— begin Data provided —

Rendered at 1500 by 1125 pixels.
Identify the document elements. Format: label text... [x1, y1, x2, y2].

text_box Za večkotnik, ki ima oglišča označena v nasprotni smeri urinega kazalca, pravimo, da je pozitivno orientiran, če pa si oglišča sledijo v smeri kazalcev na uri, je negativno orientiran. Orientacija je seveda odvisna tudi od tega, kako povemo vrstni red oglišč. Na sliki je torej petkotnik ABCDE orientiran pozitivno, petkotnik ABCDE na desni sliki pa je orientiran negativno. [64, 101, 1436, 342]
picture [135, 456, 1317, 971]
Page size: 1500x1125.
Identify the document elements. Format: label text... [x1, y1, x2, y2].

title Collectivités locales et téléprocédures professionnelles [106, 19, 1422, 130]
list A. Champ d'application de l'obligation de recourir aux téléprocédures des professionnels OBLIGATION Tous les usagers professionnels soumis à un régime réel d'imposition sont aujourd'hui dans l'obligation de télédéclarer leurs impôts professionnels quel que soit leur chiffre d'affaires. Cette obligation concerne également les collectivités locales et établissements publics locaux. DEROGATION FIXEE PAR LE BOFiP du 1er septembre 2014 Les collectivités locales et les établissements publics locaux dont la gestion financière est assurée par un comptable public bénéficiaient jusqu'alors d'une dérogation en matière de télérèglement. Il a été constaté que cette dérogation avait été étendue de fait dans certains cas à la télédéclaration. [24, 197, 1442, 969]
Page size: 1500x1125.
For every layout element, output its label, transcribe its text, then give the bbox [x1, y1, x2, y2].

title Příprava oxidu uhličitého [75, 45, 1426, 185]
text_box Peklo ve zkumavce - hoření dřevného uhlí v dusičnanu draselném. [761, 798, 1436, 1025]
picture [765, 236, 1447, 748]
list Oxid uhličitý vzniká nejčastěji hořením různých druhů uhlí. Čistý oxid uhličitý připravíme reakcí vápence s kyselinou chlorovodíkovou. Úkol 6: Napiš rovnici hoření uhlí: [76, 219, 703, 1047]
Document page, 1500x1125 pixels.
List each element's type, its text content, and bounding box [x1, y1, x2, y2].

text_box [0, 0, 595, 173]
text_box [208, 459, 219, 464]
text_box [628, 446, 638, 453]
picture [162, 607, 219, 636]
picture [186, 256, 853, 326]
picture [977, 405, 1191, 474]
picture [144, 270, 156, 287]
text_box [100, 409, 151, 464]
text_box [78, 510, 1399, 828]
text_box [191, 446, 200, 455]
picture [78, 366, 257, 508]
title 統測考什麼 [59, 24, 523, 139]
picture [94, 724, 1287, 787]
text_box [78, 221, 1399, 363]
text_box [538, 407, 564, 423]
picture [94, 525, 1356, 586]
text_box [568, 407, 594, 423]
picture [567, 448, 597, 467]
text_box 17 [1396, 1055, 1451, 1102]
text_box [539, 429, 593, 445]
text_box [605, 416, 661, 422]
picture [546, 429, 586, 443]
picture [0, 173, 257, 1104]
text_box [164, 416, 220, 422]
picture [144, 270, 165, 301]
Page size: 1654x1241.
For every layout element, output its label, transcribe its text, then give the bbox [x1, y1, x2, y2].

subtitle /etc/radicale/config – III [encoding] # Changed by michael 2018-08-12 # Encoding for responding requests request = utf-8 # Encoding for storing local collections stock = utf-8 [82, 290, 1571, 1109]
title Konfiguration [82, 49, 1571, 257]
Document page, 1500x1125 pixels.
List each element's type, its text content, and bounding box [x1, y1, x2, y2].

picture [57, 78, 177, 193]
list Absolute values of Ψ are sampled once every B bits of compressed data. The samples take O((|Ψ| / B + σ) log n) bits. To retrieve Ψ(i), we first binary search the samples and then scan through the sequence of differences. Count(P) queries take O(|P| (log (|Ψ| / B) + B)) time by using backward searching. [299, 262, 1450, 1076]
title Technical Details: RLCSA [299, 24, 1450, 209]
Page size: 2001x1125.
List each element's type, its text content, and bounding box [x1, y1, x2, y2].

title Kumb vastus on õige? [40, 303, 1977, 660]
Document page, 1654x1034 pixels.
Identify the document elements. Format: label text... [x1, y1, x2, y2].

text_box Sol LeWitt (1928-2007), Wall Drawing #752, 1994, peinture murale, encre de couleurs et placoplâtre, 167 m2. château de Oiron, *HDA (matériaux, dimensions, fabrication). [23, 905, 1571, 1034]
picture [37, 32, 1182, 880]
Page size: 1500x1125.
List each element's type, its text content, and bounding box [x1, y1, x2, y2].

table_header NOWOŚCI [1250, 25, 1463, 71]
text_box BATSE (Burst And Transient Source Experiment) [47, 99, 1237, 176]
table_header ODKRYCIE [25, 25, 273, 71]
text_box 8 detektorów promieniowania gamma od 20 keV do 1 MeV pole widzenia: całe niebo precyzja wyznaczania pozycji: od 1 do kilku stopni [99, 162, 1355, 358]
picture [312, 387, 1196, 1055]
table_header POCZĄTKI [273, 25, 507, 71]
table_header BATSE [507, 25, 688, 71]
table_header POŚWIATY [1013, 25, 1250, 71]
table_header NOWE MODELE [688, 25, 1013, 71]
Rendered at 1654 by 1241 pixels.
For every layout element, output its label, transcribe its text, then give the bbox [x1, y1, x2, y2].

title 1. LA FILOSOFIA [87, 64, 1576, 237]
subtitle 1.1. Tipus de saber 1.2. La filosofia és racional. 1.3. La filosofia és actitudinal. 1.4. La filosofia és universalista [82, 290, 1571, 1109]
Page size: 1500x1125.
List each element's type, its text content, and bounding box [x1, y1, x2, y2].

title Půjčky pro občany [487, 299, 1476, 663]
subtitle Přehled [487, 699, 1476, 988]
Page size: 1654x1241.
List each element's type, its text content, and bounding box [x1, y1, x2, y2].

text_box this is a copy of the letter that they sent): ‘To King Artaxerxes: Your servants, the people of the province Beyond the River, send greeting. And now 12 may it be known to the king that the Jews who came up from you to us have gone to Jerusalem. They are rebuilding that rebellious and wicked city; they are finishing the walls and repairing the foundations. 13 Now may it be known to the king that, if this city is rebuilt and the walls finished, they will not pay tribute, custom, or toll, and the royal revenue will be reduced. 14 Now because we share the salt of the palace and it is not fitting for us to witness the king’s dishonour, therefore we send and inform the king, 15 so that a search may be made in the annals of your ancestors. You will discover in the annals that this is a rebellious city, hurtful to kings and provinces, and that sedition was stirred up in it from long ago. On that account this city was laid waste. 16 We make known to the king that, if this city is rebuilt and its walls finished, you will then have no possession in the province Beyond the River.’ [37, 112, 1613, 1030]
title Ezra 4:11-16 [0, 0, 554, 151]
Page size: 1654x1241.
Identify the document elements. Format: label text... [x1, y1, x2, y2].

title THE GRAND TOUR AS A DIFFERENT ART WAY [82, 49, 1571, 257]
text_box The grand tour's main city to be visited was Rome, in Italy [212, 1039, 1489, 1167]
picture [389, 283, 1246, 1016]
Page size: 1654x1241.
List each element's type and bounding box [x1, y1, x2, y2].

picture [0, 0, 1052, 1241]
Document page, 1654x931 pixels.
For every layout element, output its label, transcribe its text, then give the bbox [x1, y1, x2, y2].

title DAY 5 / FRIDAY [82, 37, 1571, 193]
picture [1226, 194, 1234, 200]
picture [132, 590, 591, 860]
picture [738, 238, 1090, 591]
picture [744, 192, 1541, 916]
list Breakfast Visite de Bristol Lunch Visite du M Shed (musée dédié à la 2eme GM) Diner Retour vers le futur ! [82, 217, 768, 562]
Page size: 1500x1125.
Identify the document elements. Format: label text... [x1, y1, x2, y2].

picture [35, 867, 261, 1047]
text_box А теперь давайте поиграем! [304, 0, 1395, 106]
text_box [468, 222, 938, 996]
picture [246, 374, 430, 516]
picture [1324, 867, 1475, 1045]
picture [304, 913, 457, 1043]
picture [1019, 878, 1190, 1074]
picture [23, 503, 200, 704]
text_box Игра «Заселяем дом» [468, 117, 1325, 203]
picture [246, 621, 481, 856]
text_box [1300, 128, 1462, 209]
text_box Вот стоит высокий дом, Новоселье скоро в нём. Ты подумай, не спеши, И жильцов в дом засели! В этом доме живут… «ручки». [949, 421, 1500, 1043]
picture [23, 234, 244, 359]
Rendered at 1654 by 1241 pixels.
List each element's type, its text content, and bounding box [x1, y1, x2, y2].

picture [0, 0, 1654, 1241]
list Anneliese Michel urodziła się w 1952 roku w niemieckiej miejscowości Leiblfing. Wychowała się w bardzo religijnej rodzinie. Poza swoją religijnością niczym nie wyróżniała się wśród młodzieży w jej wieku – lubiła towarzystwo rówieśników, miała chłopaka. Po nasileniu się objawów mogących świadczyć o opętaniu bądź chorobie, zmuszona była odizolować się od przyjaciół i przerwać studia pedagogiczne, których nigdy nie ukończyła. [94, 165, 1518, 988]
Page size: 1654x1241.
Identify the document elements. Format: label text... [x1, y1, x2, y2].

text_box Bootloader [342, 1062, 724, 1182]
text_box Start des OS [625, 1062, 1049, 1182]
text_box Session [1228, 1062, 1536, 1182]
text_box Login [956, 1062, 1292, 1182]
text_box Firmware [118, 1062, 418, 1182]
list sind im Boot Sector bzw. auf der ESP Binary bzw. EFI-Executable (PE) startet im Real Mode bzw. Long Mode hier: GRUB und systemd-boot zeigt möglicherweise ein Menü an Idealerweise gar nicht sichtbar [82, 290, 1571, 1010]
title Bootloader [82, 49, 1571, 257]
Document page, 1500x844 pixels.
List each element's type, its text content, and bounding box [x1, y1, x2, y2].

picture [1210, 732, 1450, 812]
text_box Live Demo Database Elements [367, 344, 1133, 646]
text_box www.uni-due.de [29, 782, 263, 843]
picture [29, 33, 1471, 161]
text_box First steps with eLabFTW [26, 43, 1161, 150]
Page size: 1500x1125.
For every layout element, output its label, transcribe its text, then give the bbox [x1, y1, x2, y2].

— end Data provided —

Challenge
Please copy the items word for word, starting at the line that contains "Page size: 2001x1125." and ending at the line that contains "subtitle 1.1. Tipus", with both of those lines included.

Task answer
Page size: 2001x1125.
List each element's type, its text content, and bounding box [x1, y1, x2, y2].

title Kumb vastus on õige? [40, 303, 1977, 660]
Document page, 1654x1034 pixels.
Identify the document elements. Format: label text... [x1, y1, x2, y2].

text_box Sol LeWitt (1928-2007), Wall Drawing #752, 1994, peinture murale, encre de couleurs et placoplâtre, 167 m2. château de Oiron, *HDA (matériaux, dimensions, fabrication). [23, 905, 1571, 1034]
picture [37, 32, 1182, 880]
Page size: 1500x1125.
List each element's type, its text content, and bounding box [x1, y1, x2, y2].

table_header NOWOŚCI [1250, 25, 1463, 71]
text_box BATSE (Burst And Transient Source Experiment) [47, 99, 1237, 176]
table_header ODKRYCIE [25, 25, 273, 71]
text_box 8 detektorów promieniowania gamma od 20 keV do 1 MeV pole widzenia: całe niebo precyzja wyznaczania pozycji: od 1 do kilku stopni [99, 162, 1355, 358]
picture [312, 387, 1196, 1055]
table_header POCZĄTKI [273, 25, 507, 71]
table_header BATSE [507, 25, 688, 71]
table_header POŚWIATY [1013, 25, 1250, 71]
table_header NOWE MODELE [688, 25, 1013, 71]
Rendered at 1654 by 1241 pixels.
For every layout element, output its label, transcribe its text, then give the bbox [x1, y1, x2, y2].

title 1. LA FILOSOFIA [87, 64, 1576, 237]
subtitle 1.1. Tipus de saber 1.2. La filosofia és racional. 1.3. La filosofia és actitudinal. 1.4. La filosofia és universalista [82, 290, 1571, 1109]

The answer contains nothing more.